> **Data records**
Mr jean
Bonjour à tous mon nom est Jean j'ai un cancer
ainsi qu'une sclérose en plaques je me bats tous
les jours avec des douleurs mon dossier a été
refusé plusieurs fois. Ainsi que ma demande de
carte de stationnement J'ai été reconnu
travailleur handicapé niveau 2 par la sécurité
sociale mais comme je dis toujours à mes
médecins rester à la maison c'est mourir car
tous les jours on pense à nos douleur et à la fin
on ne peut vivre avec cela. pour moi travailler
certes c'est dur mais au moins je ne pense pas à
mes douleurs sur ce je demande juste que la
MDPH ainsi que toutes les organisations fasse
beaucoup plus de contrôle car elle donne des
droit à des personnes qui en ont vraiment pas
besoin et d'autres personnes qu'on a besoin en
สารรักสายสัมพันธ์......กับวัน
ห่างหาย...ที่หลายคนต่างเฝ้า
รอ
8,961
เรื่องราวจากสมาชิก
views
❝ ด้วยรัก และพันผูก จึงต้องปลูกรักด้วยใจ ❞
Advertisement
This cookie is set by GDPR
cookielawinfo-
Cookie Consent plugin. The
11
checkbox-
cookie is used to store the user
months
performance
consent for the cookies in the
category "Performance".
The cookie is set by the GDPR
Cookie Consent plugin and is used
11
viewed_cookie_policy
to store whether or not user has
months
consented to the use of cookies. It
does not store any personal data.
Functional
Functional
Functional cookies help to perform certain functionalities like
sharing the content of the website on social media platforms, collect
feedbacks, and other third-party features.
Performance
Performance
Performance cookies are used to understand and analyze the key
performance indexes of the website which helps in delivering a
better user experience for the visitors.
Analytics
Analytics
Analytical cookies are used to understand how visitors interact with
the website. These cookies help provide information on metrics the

> **Problem details**
Output the lines of the records above exactly as they appear, from the line containing "travailleur handicapé niveau" through the line containing "mes douleurs sur ce je demande juste que la".

> **Solved problem**
travailleur handicapé niveau 2 par la sécurité
sociale mais comme je dis toujours à mes
médecins rester à la maison c'est mourir car
tous les jours on pense à nos douleur et à la fin
on ne peut vivre avec cela. pour moi travailler
certes c'est dur mais au moins je ne pense pas à
mes douleurs sur ce je demande juste que la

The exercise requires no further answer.